What is required:
From the listing below, output the lines between the one with "FIGURE 5 | The" and the one with "Table 1. Thin-section data details.", including those two, and nothing else. Pictures are not copied.

Data to process:
.....
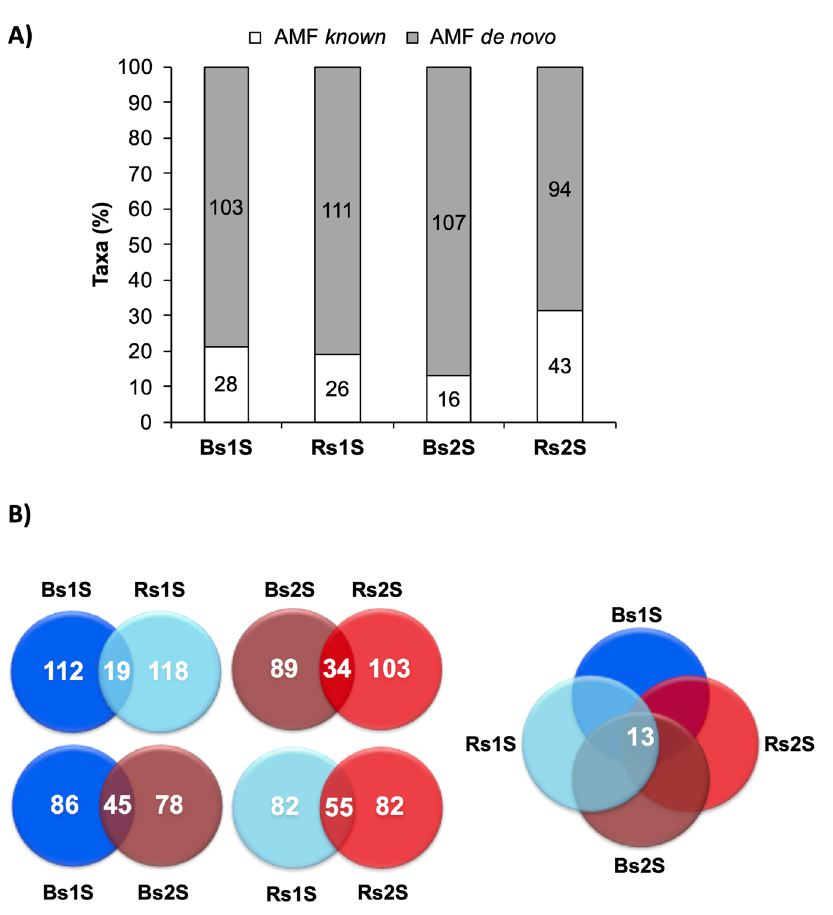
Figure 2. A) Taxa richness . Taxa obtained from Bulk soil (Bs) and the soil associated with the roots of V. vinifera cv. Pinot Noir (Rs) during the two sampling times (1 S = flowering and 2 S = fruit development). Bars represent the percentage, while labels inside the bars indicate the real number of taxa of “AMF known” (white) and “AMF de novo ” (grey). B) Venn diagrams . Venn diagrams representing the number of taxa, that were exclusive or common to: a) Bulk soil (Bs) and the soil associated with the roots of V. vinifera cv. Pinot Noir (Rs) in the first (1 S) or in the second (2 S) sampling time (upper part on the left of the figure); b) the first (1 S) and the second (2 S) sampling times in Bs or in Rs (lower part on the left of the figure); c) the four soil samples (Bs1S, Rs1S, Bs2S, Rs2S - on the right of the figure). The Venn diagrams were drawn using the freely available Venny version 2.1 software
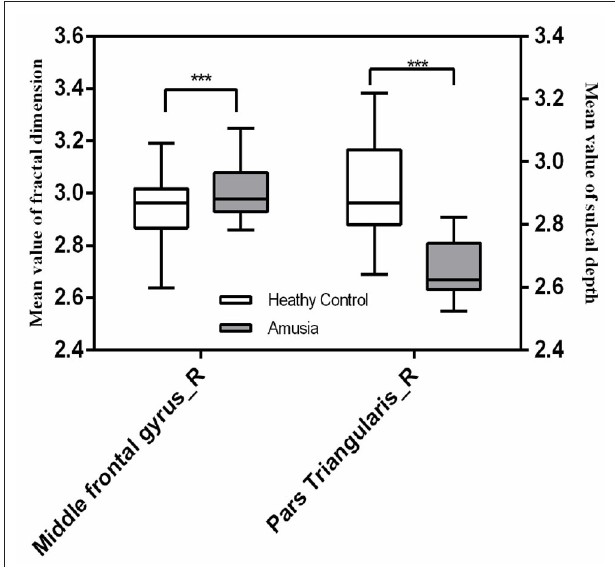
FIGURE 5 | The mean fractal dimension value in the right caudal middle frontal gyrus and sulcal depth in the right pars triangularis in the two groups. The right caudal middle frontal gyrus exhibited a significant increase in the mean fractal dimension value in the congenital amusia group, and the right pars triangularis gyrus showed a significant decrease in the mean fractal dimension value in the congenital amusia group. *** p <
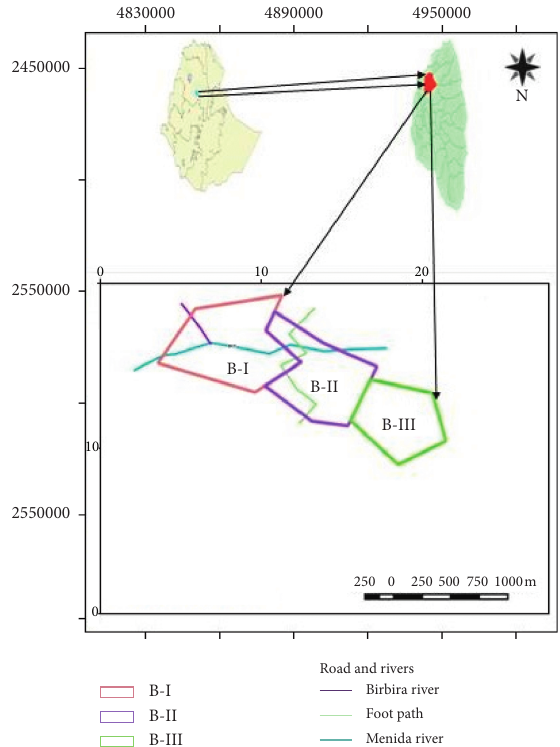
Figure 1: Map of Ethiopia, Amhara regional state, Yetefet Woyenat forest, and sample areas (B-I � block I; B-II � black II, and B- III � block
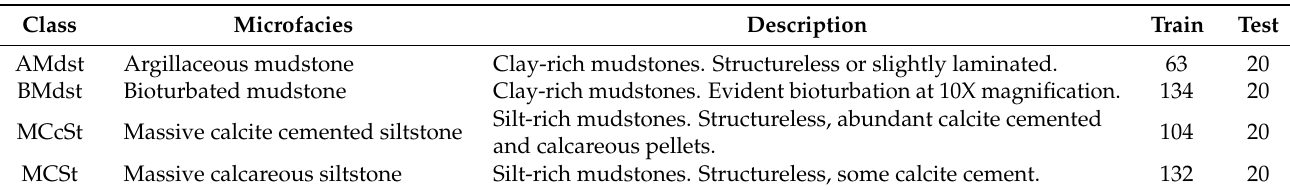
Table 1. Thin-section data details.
.....
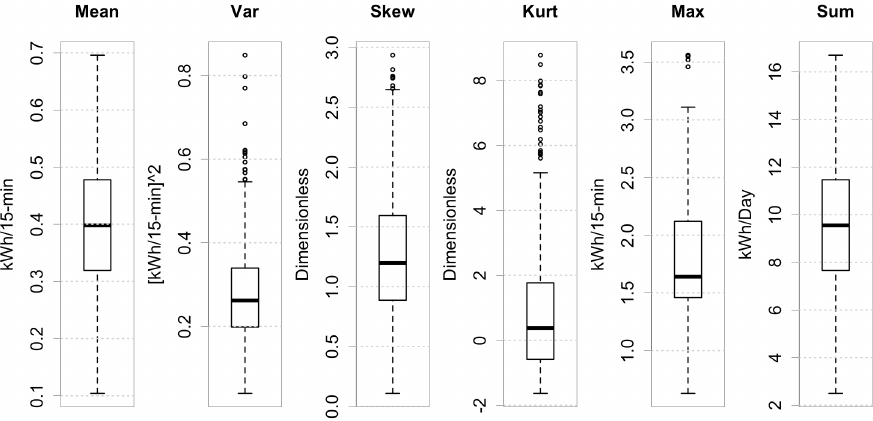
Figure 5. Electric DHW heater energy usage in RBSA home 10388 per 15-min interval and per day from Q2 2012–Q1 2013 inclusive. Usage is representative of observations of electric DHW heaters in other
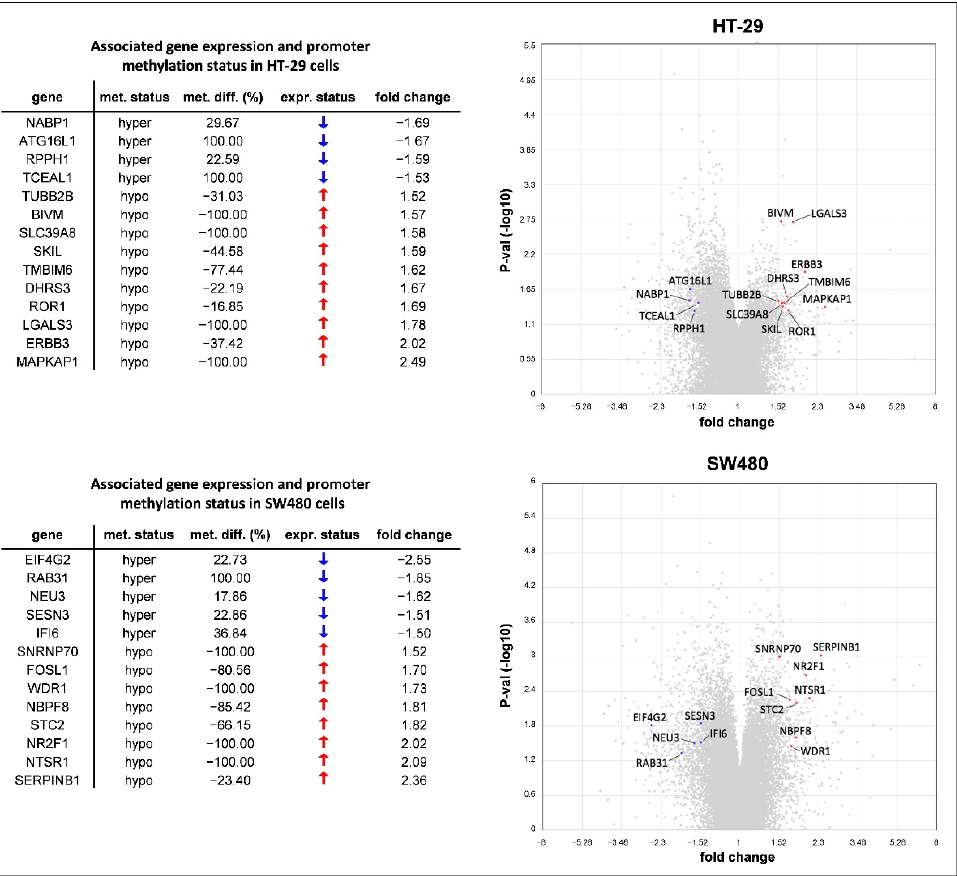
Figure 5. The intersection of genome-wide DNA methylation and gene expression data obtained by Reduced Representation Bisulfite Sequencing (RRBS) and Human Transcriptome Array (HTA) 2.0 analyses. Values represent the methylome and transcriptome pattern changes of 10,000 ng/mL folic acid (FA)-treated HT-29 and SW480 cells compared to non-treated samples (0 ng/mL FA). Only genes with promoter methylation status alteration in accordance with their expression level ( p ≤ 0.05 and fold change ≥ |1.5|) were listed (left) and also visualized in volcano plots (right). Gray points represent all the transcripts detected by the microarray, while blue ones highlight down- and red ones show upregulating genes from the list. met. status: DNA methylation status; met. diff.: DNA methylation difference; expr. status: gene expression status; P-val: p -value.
.....
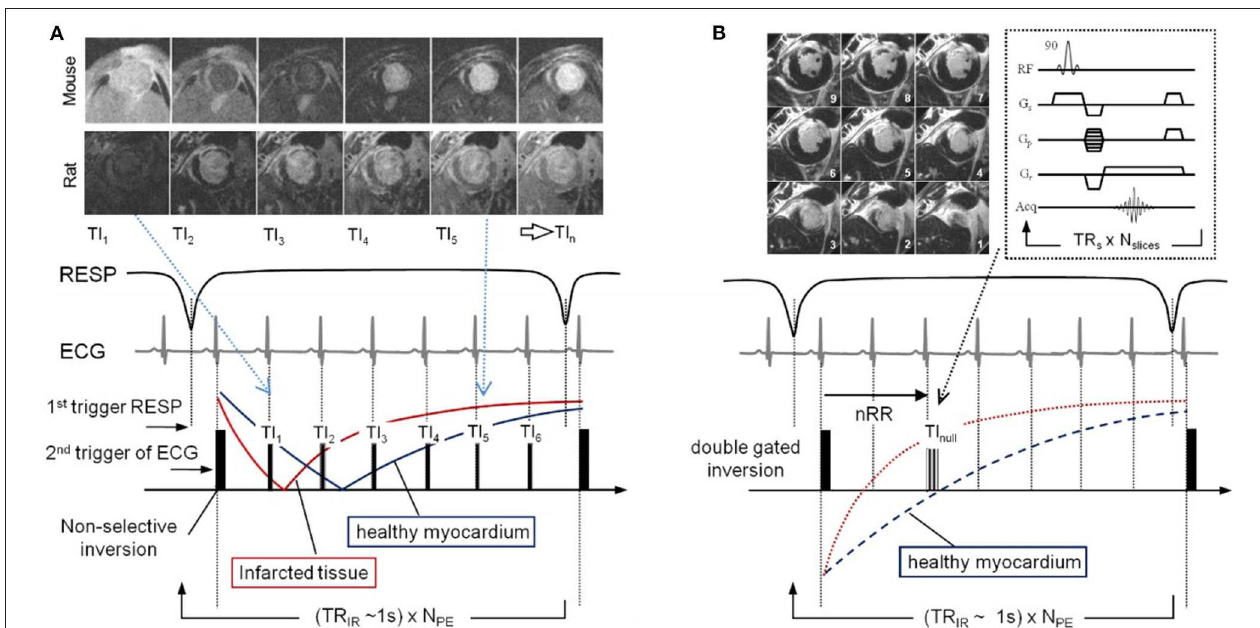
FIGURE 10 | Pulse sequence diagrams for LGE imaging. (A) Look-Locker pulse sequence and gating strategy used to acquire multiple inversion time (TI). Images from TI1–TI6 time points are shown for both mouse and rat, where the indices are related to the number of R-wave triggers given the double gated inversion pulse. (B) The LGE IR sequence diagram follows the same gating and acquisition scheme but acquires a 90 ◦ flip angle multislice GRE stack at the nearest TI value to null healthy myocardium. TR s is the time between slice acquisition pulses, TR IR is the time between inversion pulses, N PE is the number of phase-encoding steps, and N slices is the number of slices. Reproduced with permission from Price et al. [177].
.....
Solution for this task:
FIGURE 5 | The mean fractal dimension value in the right caudal middle frontal gyrus and sulcal depth in the right pars triangularis in the two groups. The right caudal middle frontal gyrus exhibited a significant increase in the mean fractal dimension value in the congenital amusia group, and the right pars triangularis gyrus showed a significant decrease in the mean fractal dimension value in the congenital amusia group. *** p <
Figure 1: Map of Ethiopia, Amhara regional state, Yetefet Woyenat forest, and sample areas (B-I � block I; B-II � black II, and B- III � block
Table 1. Thin-section data details.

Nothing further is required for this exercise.